Столовая, как крытый стадион. Куда-то ввысь уходят четырехгранные колонны, мимо которых огромная очередь неподвижно продвигается к раздаточной, к аппетитному лязгу алюминия. Спазмы голода не меньше получаса терзают мой желудок, но вот наконец я отхожу от стойки с тяжестью пластикового подноса. Забиваю место за шатким железноногим столиком у самой дальней колонны. Иду обратно, за столовыми приборами. В гремучем ящике полны ячейки с ложками и вилками. Ножей, как всегда, нет. Почему? Почему именно с ножами такой дефицит в сфере университетского общепита?

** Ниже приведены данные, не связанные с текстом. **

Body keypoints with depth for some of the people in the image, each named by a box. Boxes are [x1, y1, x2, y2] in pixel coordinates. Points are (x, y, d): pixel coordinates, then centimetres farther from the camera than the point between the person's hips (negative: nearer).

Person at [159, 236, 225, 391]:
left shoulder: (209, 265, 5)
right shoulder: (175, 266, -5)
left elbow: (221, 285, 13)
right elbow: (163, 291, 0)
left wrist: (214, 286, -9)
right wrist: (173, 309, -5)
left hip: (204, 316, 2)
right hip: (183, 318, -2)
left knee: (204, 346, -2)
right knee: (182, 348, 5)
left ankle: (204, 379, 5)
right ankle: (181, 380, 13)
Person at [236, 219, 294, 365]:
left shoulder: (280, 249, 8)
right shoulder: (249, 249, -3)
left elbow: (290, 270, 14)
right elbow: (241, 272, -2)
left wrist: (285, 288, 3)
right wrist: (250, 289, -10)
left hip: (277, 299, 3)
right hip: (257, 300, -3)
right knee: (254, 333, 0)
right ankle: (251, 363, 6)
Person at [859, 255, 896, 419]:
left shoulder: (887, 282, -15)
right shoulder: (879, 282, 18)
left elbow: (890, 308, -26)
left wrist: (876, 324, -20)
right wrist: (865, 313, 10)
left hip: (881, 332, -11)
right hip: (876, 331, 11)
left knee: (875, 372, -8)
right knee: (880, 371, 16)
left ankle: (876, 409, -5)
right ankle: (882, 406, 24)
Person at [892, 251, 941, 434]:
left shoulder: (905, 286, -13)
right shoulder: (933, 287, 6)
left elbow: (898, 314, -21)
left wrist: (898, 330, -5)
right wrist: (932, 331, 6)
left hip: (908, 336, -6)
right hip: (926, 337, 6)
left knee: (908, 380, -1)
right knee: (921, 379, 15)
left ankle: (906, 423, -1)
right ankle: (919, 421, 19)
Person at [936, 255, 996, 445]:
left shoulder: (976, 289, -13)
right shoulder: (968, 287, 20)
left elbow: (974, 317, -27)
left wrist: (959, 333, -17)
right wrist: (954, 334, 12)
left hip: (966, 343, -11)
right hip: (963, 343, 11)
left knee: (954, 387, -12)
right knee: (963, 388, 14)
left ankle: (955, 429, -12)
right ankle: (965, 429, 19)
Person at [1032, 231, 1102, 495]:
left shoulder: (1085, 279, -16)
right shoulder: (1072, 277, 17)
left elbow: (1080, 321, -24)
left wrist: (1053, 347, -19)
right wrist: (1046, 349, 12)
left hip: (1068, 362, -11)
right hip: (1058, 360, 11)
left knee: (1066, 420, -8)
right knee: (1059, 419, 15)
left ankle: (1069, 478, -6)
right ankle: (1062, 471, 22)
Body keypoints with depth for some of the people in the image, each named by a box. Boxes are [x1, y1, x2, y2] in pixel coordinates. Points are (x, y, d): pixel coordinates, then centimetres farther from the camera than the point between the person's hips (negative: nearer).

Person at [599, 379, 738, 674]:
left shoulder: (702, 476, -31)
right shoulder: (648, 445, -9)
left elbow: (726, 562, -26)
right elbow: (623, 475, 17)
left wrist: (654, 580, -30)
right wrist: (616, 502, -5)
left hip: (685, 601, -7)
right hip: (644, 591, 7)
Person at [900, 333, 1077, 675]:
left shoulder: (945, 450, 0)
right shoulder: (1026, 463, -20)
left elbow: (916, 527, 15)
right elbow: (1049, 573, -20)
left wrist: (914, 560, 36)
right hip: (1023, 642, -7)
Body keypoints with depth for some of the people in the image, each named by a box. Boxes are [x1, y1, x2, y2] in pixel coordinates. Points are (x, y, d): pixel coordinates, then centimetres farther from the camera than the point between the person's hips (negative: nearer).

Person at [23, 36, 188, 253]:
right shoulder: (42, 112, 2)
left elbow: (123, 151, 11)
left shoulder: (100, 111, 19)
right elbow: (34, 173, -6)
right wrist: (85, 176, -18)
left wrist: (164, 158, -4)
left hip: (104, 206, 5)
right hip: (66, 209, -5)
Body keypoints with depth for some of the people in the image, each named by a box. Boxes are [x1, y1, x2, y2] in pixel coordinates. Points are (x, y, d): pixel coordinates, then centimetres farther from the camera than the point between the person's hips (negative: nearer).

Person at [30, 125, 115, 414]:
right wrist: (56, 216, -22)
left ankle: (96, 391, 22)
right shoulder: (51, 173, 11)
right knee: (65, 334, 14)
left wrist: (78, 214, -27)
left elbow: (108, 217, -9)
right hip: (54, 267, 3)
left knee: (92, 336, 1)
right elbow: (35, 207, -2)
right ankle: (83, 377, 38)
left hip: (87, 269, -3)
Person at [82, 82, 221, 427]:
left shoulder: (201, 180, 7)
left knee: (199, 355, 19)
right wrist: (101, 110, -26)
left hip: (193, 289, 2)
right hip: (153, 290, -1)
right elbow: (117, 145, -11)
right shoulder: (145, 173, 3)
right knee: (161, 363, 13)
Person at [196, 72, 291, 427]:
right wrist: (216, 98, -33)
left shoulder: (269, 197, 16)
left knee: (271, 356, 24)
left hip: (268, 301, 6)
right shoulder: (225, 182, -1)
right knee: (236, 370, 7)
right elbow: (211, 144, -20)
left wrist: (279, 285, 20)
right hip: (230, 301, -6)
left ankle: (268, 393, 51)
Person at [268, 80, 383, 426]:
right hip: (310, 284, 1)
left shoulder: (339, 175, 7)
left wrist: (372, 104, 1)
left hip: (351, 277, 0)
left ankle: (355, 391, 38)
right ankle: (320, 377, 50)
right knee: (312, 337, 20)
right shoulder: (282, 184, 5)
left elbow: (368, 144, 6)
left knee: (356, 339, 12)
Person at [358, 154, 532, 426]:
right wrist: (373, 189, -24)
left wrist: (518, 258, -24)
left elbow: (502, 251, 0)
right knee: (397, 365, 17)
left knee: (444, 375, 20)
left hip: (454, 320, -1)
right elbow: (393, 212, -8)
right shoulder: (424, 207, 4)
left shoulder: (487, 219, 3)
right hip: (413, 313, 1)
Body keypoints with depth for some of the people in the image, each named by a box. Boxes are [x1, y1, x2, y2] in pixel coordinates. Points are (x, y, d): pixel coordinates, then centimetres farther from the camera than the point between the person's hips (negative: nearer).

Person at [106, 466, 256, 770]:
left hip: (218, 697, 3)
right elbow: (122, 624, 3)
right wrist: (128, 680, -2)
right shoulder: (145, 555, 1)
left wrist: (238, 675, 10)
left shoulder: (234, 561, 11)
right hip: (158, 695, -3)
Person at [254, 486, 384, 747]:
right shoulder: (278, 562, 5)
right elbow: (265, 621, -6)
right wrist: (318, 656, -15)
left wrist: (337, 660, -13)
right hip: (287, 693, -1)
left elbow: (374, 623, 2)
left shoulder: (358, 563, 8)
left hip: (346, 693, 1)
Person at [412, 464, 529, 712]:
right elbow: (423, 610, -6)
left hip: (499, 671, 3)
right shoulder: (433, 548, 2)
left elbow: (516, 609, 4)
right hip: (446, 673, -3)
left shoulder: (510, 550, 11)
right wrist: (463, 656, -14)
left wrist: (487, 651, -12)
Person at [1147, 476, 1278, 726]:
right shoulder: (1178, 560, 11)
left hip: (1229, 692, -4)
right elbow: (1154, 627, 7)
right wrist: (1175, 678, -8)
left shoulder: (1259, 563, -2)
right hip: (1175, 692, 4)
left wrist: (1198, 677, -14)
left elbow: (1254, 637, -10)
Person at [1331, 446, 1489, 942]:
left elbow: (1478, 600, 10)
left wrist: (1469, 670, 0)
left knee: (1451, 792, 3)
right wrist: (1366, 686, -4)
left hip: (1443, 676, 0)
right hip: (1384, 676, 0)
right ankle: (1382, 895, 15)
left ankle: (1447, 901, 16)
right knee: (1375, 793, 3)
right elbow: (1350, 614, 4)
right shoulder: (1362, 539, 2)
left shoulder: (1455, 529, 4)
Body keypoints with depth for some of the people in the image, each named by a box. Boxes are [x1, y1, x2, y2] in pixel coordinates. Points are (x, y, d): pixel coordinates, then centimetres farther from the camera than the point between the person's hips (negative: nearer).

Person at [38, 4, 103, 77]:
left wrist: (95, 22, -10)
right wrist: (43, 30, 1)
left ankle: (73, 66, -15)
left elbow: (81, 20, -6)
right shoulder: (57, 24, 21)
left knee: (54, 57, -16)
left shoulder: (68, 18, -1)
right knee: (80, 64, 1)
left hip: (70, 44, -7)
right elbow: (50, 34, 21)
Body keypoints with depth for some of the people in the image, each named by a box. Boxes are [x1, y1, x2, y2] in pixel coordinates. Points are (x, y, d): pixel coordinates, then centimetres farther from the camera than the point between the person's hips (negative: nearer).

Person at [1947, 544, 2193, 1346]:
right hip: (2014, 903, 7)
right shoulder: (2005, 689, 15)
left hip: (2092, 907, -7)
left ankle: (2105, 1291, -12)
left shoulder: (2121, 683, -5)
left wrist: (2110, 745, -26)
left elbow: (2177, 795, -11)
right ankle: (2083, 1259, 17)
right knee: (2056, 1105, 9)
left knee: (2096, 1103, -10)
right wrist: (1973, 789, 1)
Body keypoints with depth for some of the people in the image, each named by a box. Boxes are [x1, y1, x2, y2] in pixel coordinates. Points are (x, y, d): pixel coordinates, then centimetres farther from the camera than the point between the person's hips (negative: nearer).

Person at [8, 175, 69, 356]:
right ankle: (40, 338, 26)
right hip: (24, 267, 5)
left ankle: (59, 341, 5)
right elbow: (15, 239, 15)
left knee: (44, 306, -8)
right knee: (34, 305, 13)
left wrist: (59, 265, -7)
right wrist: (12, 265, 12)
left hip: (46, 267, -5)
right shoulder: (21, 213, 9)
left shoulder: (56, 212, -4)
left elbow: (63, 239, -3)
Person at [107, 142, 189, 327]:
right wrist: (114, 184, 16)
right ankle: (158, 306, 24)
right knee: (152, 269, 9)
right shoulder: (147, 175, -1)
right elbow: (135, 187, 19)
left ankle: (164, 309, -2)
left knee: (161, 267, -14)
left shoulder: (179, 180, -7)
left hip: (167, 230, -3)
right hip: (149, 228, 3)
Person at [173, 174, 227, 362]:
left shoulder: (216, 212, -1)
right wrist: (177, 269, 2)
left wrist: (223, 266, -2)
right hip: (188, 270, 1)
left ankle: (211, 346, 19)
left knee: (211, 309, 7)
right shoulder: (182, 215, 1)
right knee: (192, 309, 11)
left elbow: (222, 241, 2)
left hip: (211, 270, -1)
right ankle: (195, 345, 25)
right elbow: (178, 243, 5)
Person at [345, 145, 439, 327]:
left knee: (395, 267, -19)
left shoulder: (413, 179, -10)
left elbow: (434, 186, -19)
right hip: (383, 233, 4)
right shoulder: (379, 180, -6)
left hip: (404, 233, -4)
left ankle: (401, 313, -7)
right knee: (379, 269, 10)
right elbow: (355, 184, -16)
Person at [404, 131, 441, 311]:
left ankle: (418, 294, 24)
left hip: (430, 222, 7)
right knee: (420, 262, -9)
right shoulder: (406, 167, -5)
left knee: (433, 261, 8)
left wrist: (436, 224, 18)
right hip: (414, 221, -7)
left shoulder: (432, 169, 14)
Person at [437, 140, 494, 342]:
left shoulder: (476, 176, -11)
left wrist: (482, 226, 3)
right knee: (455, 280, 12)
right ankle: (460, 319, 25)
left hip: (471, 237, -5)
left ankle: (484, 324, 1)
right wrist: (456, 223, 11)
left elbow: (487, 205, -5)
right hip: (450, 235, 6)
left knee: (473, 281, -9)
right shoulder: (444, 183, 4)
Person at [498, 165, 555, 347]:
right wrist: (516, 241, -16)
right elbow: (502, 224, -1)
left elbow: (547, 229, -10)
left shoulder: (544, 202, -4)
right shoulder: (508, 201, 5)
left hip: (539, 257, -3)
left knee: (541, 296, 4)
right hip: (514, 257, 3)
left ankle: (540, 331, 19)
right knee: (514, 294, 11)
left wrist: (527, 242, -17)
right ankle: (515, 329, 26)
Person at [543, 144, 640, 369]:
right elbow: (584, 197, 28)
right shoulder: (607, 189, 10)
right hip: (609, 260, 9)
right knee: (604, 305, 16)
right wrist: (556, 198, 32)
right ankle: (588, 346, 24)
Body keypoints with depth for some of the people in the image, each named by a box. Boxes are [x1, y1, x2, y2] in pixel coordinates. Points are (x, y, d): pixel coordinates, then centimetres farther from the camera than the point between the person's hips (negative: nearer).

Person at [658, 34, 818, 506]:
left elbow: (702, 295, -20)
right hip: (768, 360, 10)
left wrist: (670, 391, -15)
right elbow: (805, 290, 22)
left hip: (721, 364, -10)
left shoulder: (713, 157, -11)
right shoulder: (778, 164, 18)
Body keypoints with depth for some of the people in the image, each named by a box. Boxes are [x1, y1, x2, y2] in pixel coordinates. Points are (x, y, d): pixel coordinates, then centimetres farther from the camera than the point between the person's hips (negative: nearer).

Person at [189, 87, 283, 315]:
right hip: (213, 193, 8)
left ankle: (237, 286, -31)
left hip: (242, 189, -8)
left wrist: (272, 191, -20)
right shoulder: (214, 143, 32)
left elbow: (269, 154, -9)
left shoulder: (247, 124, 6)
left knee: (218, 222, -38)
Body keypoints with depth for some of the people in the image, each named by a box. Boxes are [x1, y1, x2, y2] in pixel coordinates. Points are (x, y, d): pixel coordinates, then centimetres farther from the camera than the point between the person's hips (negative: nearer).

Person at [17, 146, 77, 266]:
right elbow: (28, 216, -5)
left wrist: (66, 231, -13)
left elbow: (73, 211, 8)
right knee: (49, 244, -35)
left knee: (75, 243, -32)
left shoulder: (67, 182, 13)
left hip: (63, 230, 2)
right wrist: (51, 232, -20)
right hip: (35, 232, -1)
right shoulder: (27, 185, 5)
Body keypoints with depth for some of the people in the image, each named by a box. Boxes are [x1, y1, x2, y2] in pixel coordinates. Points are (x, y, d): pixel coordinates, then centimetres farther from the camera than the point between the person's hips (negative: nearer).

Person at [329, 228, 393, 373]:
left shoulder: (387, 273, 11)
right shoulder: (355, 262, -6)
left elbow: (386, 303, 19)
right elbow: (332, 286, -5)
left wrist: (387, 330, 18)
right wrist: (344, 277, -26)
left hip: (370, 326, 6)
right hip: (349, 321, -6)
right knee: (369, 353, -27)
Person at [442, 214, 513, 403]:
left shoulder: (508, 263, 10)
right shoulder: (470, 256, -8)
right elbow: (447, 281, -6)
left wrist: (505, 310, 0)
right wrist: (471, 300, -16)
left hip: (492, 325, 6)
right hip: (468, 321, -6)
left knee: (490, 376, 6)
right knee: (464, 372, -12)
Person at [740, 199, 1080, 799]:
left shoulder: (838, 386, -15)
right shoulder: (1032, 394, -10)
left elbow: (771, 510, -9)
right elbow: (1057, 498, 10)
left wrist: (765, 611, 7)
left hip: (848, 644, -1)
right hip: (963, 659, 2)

Чтоб стукачей мы своих не перерезали? Но ведь они тупы настолько (ножи), что себе любимому вены не вскрыть, не то, чтобы горло стукачу, которого при желании можно и вилкой… Иду на кухню к посудомойкам. Кричу с порога в этот дурно пахнущий грохочущий чад: «Мне ножичек бы?..» — «Ножичек ему… — отзывается чад. — Интеллигент!» Потом какая-нибудь из посудомоек снисходит, вылавливает из жирного кипятка, протягивает вареными пальцами. Возвращаюсь — и оказываюсь наедине со своими тарелками. В нерешительности. Неужели все это я сейчас введу в себя? Душа отравляется через ухо, а вместилище ее через рот. Сколько уже недель, как я вливаю в себя все то же месиво под разными названиями, то «суп-харчо», то «рассольник», то «солянка», вливаю и при этом созерцаю на соседней тарелке остывающее — прохладное — уже умершее на глазах второе. Биточки мясные — из хлеба. Свиную печень, смахивающую на подошву с выброшенного на свалку сапога, разве что окрашена иначе, в зеленовато-голубое, патина такая… И еще пять лет. Что со мной станет? Потребляя свиную печень, не мутируюсь ли я за предстоящую пятилетку? Мертвая пища. Ничего живого — ни овощей, ни фруктов. В сентябре, в пору урожая, на третье — компот из сухофруктов!.. Посреди этого, как говорил Гете, «священного процесса питания» к столику с подносом подходит Света Иванова, четвертый курс французского.